For all his sloppiness (the last half-hour or so was largely Chappelle realizing and vocalizing how badly he needed to pee), the man possesses a spark of something undeniably genius, and it’s most visible in his social commentary, when he lets himself get dark — like the running gag of him being a “quinoa-eating” black person, the kind that makes white people feel safe. Or like when he unleashed a lucid torrent of facts about the shooting of unarmed young black men in the US over the past three years, including the grossly under-publicized killing of 22-year-old John Crawford III by white cops in a Walmart in Chappelle’s home state of Ohio last week. Crawford had picked up a BB gun inside the store — a gun that was for sale, naturally, at Walmart.

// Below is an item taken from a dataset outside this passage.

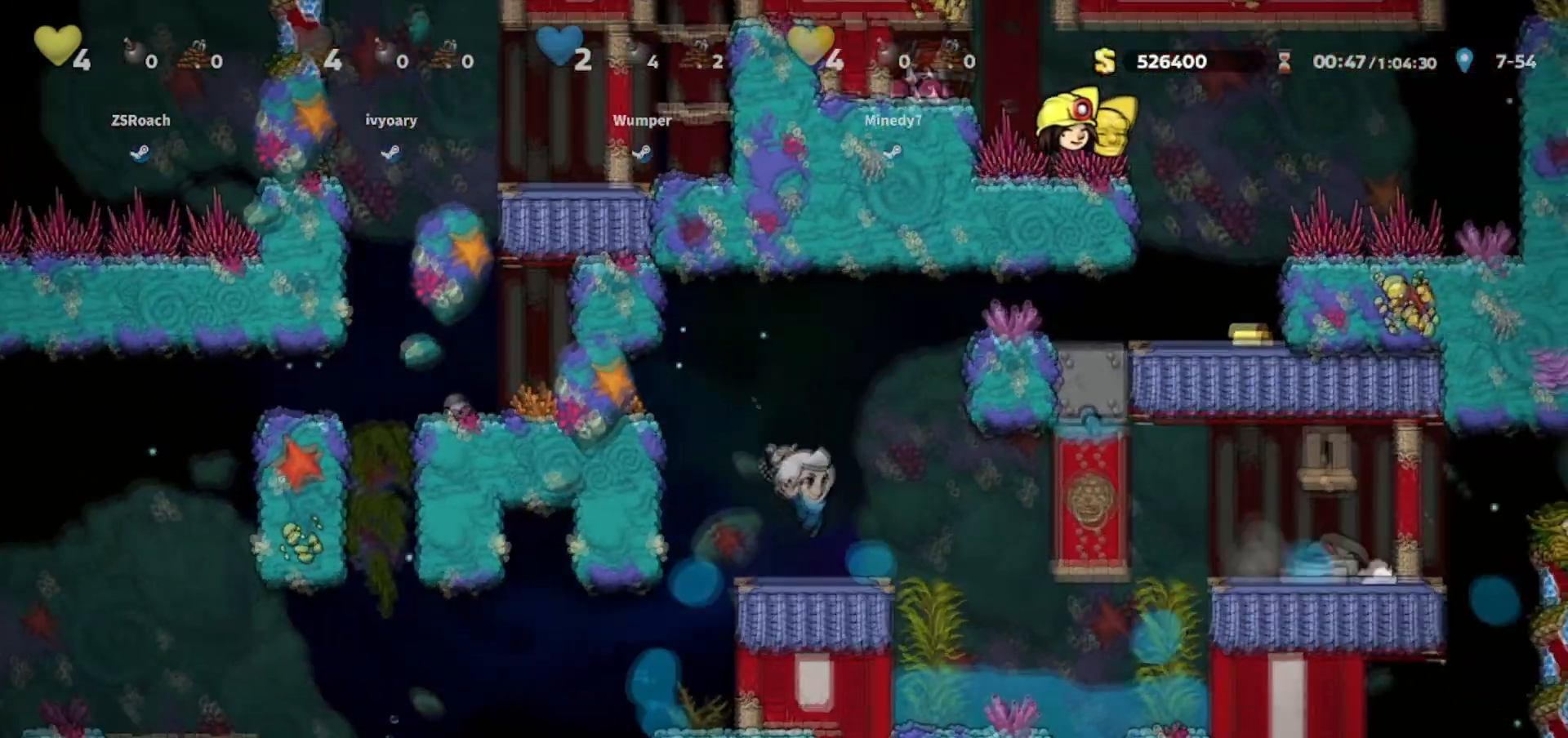
{"keys": [], "events": [[267, "walk", "up"]]}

“The store never closed! They haven’t even shown the tapes!” Chappelle said incredulously. “And the worst part is that you’re allowed to carry a gun in Ohio. I’ve gone to Denny’s packing a gun! (Pause.) I’ve had a lot of cash on me at certain points in my life.”
At times you could almost see the sharpest version of him shining through the beer and weed haze, gauging the audience’s temperature, seeing how much more serious and guilt-inducing shit a mostly white audience would tolerate, before bringing everybody back in with his (still excellent) white suburban neighbor voice or a dick joke punchline.
Around 4am, after maybe half the audience had left (“What if I just wait all of you out? I’m going to be the last one standing”) and Chappelle became less and less articulate, the pauses in his riffing got longer, as he (and we) sat listening to the sound of cars driving through freshly rain-washed streets outside. Everybody had gotten their dumb questions out, or else had gotten too drunk and indiscriminately yelled for a while and then had their embarrassed friends drag them home. It was awkward the way any straggler-at-the-party-at-4am interaction is awkward. A little bit like a hostage situation, but with an incredibly funny and intelligent albeit unfocused kidnapper.
“It will take you years to understand what happened here tonight,” he said with a self-deprecating laugh, as someone asked about his show tomorrow (tonight). “Oh yeah, it’ll be great,” he said. “You should come. Based on how it went tonight, you won’t hear this shit again.”
Q: “Bring back the show!”
A: “Problem with that is, when you quit a show the way I did, networks don’t exactly trust you ever again. You realize I didn’t tell anyone I wasn’t coming in, I just left. So it’s like ‘Yeah, sure, I’ll see you Monday…'”
Q: “What’s the funniest insult you’ve ever heard?”
A: “My 5-year-old kid told me that I had a vagina on my back, with a butt for a mouth, with a hot dog in it. Five years old! I was like, the force is strong with this one. My wife got mad at me for laughing, but come on…I wasn’t even gonna laugh until the hot dog bit. He got me with the hot dog.”